Badly needed food and medicines were delivered to Azerbaijan's breakaway region of Nagorno-Karabakh on Monday along two roads simultaneously, a step that could ease mounting tension between Azerbaijan and Armenia.
The International Committee of the Red Cross (ICRC) said it had sent trucks via the Lachin corridor leading from Armenia into the mountain enclave from the southwest, and the Aghdam road from Azerbaijani government-held territory to the northeast.
"We are extremely relieved that many people reliant on humanitarian aid will finally receive much-needed support in the coming days," said Ariane Bauer, ICRC's regional director for Europe and Central Asia.
"People are queuing hours for bread," she said, adding that she hoped aid convoys would continue "not just today but in the weeks to come, so that we can regularly get aid to those who need it."
She said the deliveries had been made possible by agreement between the rival authorities.
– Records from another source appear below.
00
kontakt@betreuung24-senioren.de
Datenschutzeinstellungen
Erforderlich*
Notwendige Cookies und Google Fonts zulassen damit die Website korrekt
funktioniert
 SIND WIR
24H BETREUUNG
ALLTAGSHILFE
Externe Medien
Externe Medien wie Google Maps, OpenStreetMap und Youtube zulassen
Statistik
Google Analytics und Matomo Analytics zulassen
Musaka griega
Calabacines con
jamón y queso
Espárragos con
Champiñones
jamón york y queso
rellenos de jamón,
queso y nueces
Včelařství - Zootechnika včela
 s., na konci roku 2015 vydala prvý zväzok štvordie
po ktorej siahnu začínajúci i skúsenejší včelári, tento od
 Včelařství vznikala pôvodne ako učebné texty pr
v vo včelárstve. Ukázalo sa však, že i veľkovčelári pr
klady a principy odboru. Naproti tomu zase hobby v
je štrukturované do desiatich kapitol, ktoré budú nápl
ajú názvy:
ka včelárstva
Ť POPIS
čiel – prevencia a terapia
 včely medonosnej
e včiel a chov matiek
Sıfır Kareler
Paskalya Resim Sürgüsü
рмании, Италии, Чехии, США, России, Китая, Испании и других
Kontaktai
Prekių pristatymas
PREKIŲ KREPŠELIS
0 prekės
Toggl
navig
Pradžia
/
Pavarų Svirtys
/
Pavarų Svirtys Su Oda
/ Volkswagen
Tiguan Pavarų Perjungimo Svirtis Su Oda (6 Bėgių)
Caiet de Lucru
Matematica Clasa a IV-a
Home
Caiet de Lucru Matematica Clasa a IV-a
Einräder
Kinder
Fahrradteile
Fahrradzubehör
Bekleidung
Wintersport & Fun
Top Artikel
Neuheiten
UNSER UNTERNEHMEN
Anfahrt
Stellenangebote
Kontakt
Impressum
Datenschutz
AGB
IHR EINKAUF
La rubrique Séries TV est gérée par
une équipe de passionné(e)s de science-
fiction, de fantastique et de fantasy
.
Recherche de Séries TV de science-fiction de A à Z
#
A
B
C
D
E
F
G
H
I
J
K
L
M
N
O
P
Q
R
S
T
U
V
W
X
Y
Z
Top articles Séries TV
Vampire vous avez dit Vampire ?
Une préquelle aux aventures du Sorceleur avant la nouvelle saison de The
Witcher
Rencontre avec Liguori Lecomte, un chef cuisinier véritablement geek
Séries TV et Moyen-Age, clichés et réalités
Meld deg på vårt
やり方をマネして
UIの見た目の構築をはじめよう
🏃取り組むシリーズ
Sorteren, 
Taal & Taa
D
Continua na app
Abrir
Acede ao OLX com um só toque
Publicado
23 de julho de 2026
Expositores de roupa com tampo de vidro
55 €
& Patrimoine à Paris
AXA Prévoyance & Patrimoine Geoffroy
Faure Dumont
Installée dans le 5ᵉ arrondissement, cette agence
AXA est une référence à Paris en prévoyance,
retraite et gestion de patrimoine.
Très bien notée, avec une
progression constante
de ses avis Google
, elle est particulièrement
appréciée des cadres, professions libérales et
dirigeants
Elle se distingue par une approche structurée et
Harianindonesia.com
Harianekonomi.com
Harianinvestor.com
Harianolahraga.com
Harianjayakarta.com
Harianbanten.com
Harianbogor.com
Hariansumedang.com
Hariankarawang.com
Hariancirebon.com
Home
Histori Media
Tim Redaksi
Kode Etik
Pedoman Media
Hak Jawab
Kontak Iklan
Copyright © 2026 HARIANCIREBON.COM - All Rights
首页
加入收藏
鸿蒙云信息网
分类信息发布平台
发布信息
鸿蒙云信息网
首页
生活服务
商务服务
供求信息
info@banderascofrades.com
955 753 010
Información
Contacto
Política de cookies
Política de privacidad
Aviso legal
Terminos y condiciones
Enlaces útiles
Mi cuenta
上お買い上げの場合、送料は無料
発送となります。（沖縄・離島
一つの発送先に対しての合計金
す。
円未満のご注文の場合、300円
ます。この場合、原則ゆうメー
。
Azerbaijan had virtually cut traffic from Armenia since December, alleging it was being used to smuggle arms. That triggered food shortages in Karabakh and aggravated tensions with Yerevan.
In a statement on Facebook, the Karabakh administration said around 23 tons of flour as well as medical and hygiene products had arrived in the region.
Azerbaijan's foreign ministry said in a statement that it had agreed to the ICRC shipments, and that it was ready to ensure the parallel use of the two roads.
Karabakh is internationally recognized as part of Azerbaijan, but has an overwhelmingly ethnic Armenian population that broke from Baku's control in the early 1990s after a war, relying on support from Armenia through the Lachin corridor.
In another war in late 2020, Azerbaijan recaptured swathes of land in and around Nagorno-Karabakh, establishing effective control over the corridor.
Baku has insisted that Karabakh must reopen an access route from Azerbaijani territory that has been blocked since 1988, and earlier this month a single Russian aid truck entered Karabakh along that road.
Monday's delivery fulfilled the other side of an agreement between Yerevan and Baku, but wider tensions remain.
The two countries frequently exchange fire along their closed and heavily fortified border and Armenia has in recent weeks repeatedly accused Azerbaijan of massing troops around Karabakh, an allegation Azerbaijan has denied.
The Armenian state news agency Armenpress said on Sunday that one person in Karabakh had been wounded by firing from Azerbaijani positions. Azerbaijan accused Karabakh forces of building fortifications near the front line and said it had taken "urgent measures" to stop them from doing so.